Write out the items again word for word, from the line containing "True or false: kappa" through the last line of the items, including both ends. Leave out the pictures.

..........

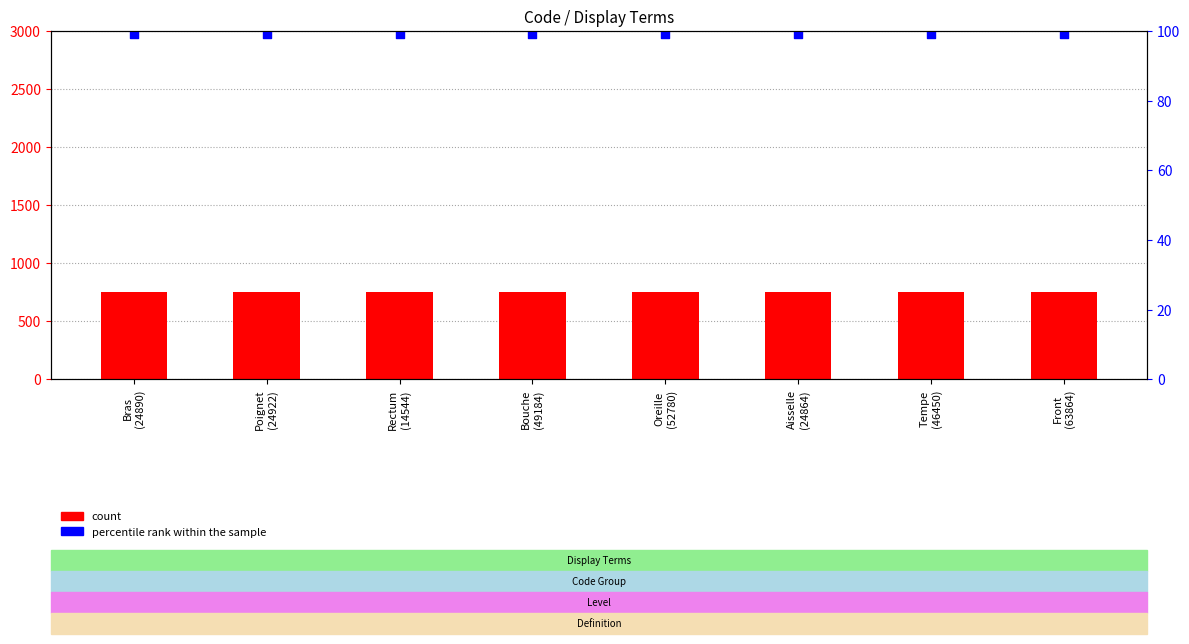

Is the value of count at Poignet
(24922) greater than the value of percentile rank within the sample at Aisselle
(24864)?

Yes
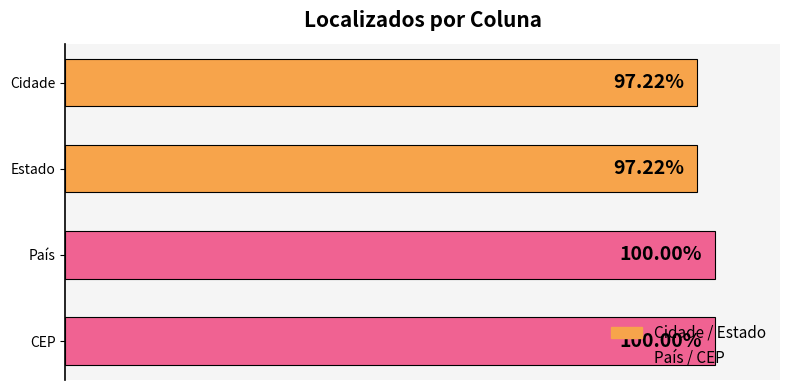

Which has a higher value, CEP or Estado?

CEP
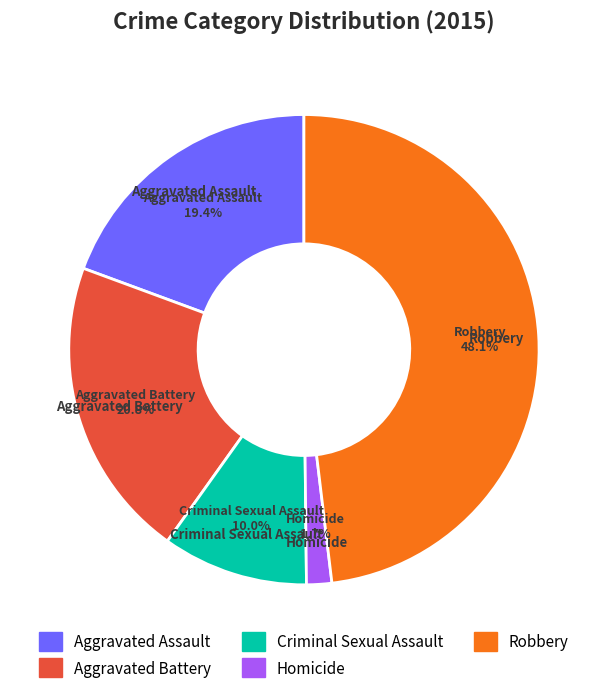

To the nearest percent, what is the combined percentage of Criminal Sexual Assault and Robbery?

58%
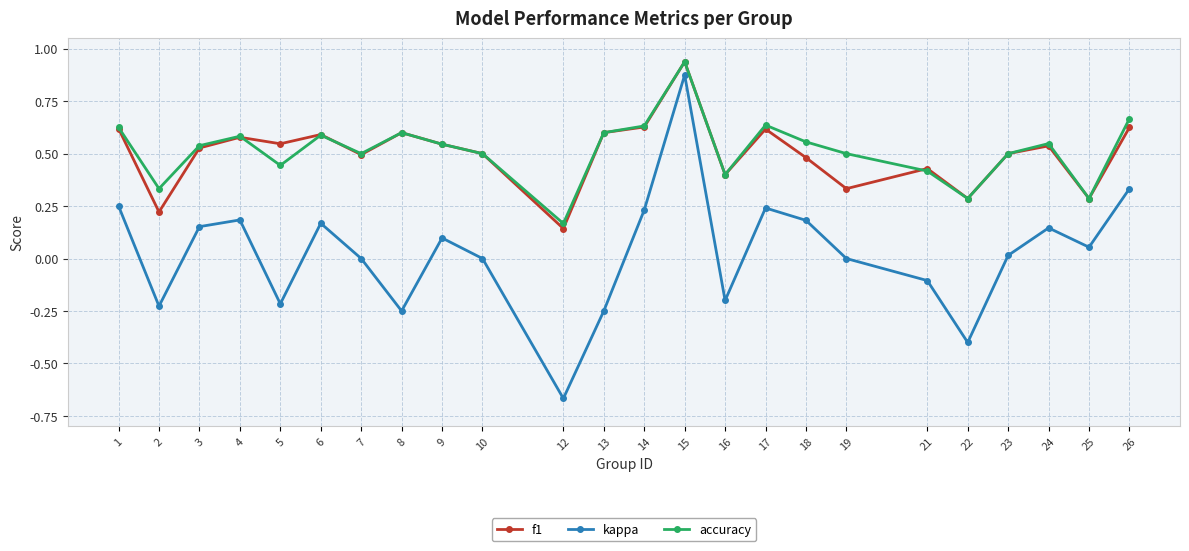

True or false: kappa has more than 1 interior local peaks.

True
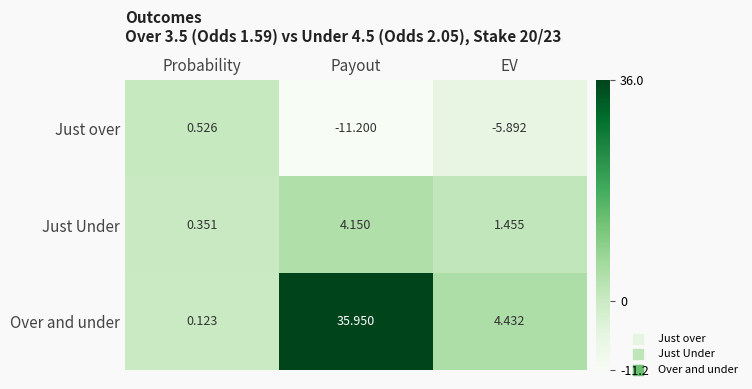

What is the smallest value displayed?

-11.2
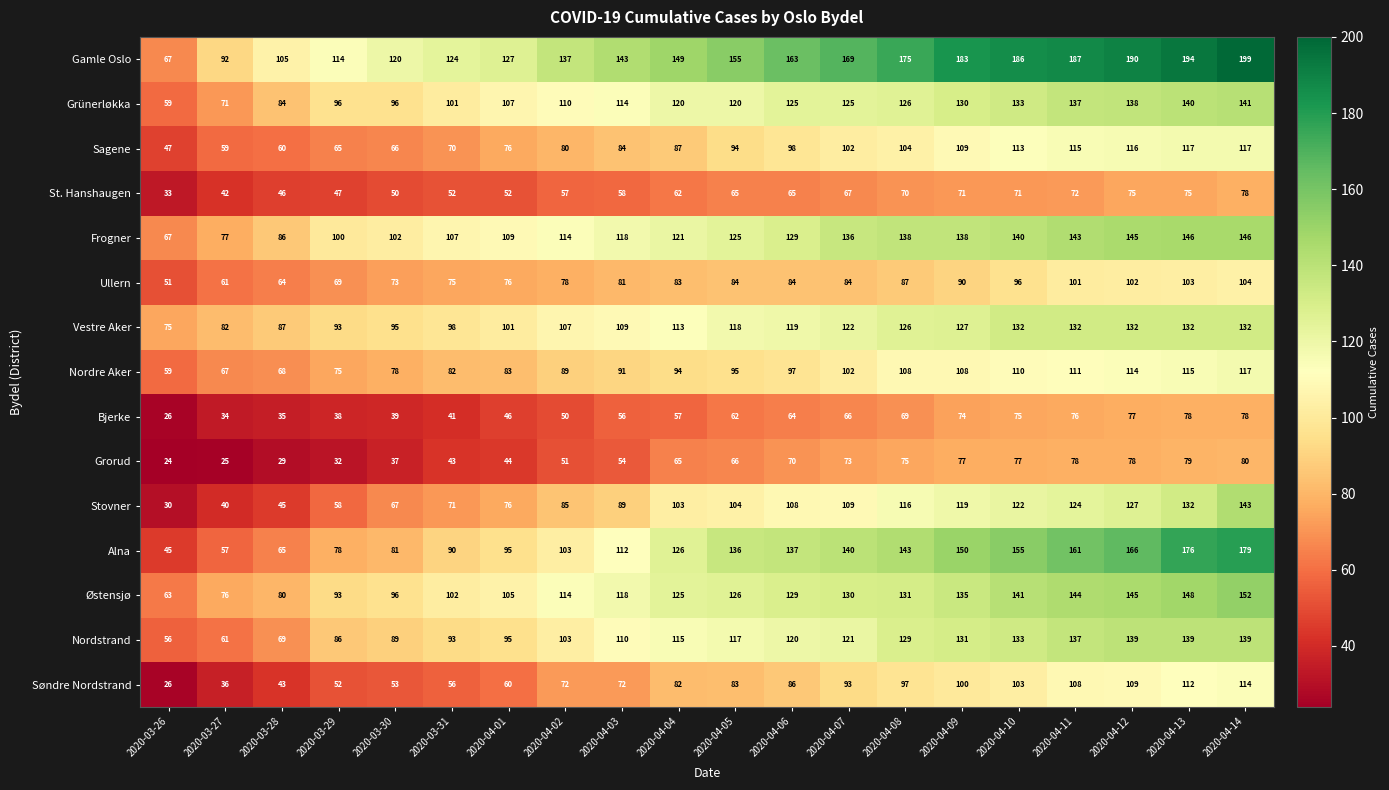

At which category does the chart reach its minimum across all series?

2020-03-26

..........

◆ Task result
True or false: kappa has more than 1 interior local peaks.

True

What is the smallest value displayed?

-11.2

At which category does the chart reach its minimum across all series?

2020-03-26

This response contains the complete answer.